How One Community Harnessed the Wind and Changed their World
Written and illustrated by Allan Drummond
Frances Foster Books, 2011
$16.99, ages 6-10, 40 pages
A Danish island where hats are always flying off heads learns to harness the energy of the wind and takes itself off the grid.
In this remarkable true story, Drummond tells about the people of Samso who used the very thing they couldn't escape from -- buffeting winds -- to work for them.
In 1997, Denmark's government designated the island as its "renewable energy island" -- a region that could eventually run completely on free, nonpolluting energy thanks in a large part to its windy location.
Since then, the island off the Jutland peninsula has become almost entirely energy independent through the use of wind turbines, as well as district heating plants, biomass and solar panels.
It's even able to export surplus electricity from those turbines to the mainland and it has eliminated its carbon emissions by 140 percent.
That means if you were to look for a carbon footprint there, you wouldn't find one.
But becoming a green island wasn't quick and it wasn't easy.
This is a story about ordinary people who, at first, weren't so sure they wanted to fuss with clean energy.
They didn't think about where their energy came from and they weren't very motivated to conserve it:
They switched on lots of lights, turned up heaters too much, used hot water without thinking, and expected oil to arrive by tanker ships or trucks and their electricity through cables.
Sound familiar? That's partly what makes this story remarkable -- they were people very much like everyone else.
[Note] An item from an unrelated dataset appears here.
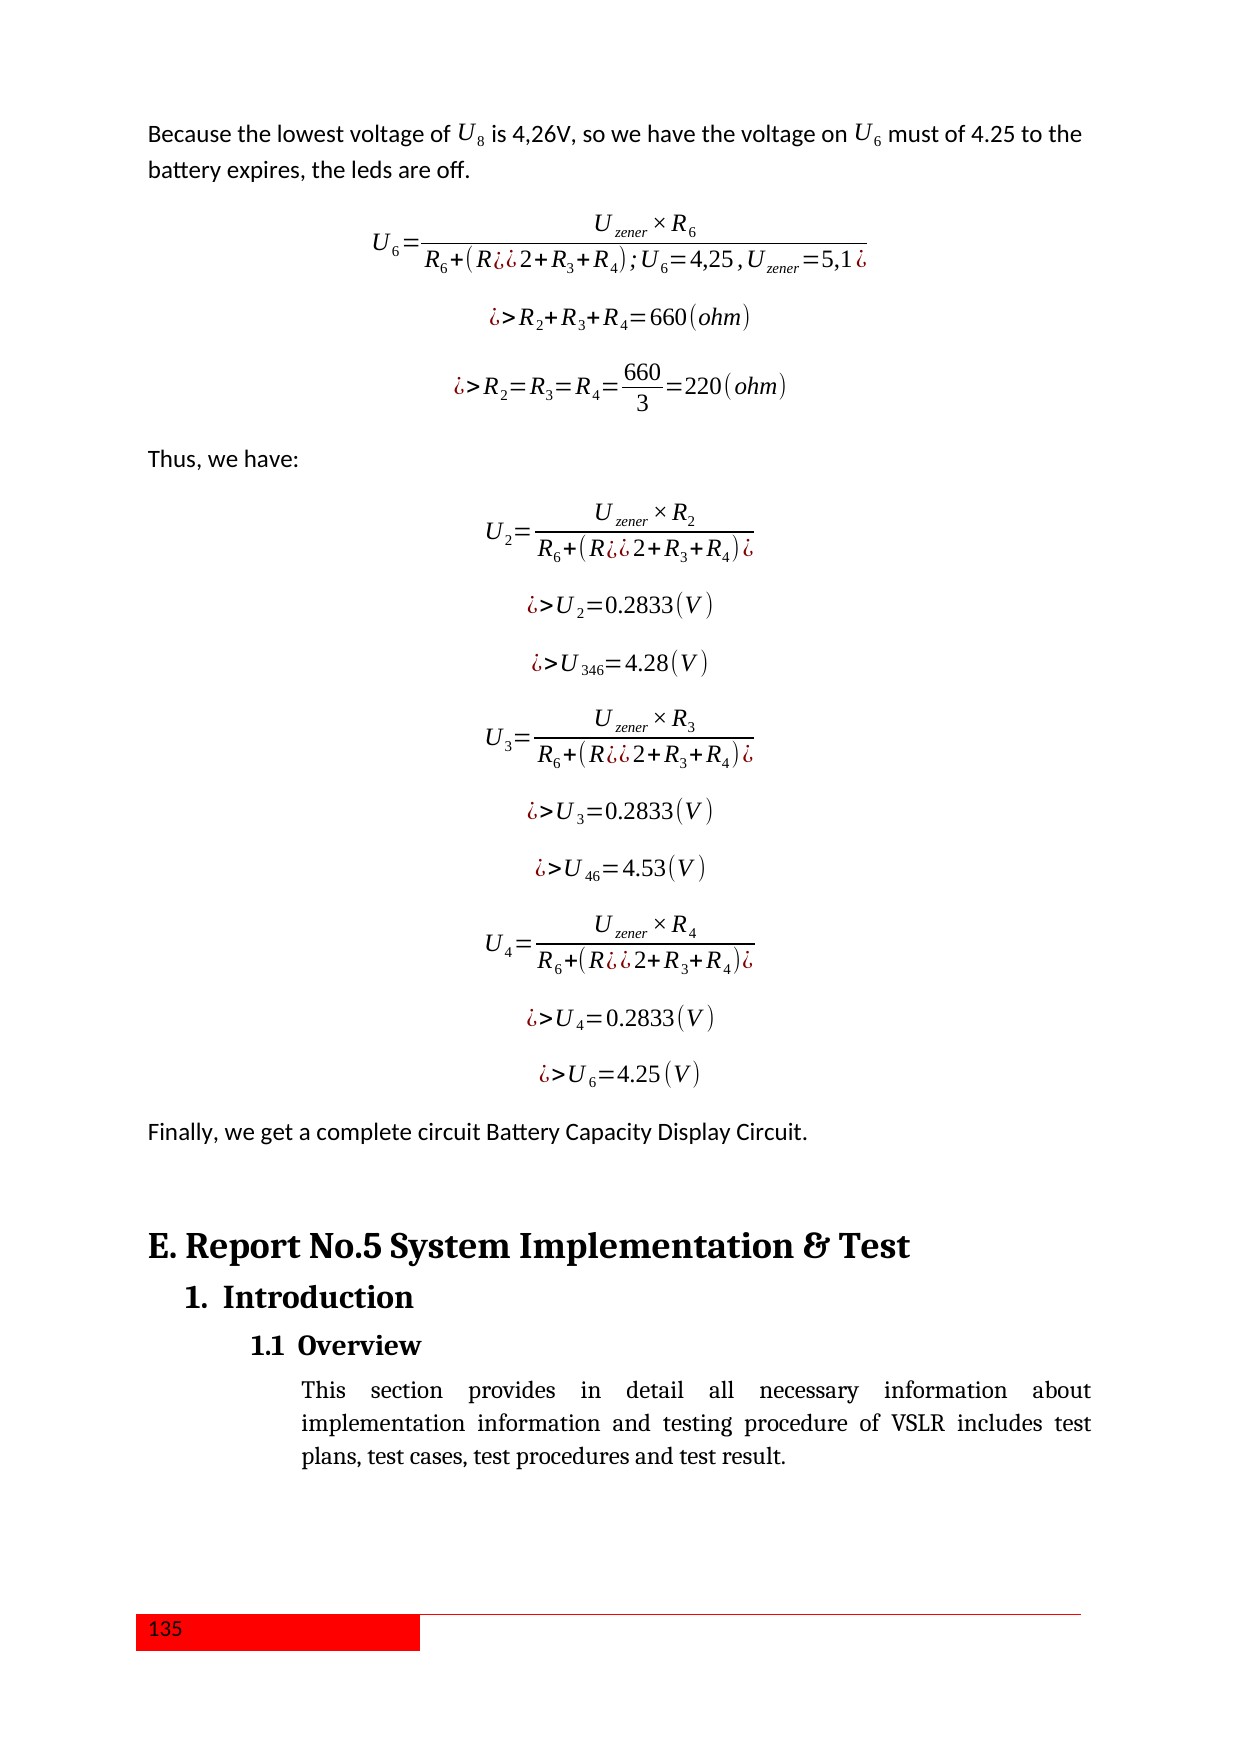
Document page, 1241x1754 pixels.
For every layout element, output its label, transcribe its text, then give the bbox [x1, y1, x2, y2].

Then one day, the Danish Ministry of Environment and Energy planted the idea that Samso could be more than a fossil fuel consumer.
Though the government didn't step in and tell them how to do that, they did appoint someone who wasn't likely to give up.
A teacher named Soren Hermansen was asked to lead the project and right away he had students energized about ways the island could switch over.
They saw the potential of the sun's energy, island crops, their legs and the very air that turned their toy pinwheels.
But the grownups weren't so gung-ho. Many feared the cost -- the government designation didn't come with prize money, tax breaks or government subsidies.
And they liked the way things were and didn't really see what difference one little island could make.
Hermansen, however, kept working on them and touting the benefits of clean energy. Though nothing happened for years, more and more people thought his ideas made sense.
Then one day, a local electrician and a farmer decided to invest in a couple of wind turbines, one very small the other very big.
For awhile nobody followed suit, but then a snowstorm hit the island and cut off electricity and every house went dark -- except the farmer's, Mr. Kjaer's.
"Sure enough, the blades on Mr. Kjaer's new turbine were whooshing and whirring in the wind!" Drummond wrote, and after that, everyone wanted to know how they could do it too.
Suddenly, the islanders were bursting with energy-saving ideas: one farmer installed solar panels, another made tractor fuel from his canola crop, soon whole villages were heated by burning wood and straw that was grown on the island.
And all across the Samso, it looked like as if the land had sprouted a crop of giant-size pinwheels, as 10 turbines were erected at a cost of $40 million.
Soon the world learned about Samso's success and clamored to tap into nonpolluting energy too, so the island set up the Energy Academy to teach what they learned.
Today, Samso is hailed as everything from "the little island that could" to "an ecotopia for climate protection."
Readers will notice that children appear on the cover and throughout the story holding toy pinwheels up to the wind. It is a poignant symbol, for in Chinese culture, the pinwheel has long symbolized turning obstacles into opportunities, and here, the islanders did just that.
Although wind can be a hindrance and annoying (it can be loud, give you a chill and make you want to hide out indoors), in harnessing it for energy, an island was a able to clean up its part of the world.
It makes you think, what other kinds of clean energy could we tap into? As Drummond likes to say, "Hold on to your hats!" -- with a little hard work, perhaps we could all be energy independent too.
Watch for Drummond's next picture book, the second in a series on innovative green projects, Green City, about conservation efforts in Greensburg, Kansas.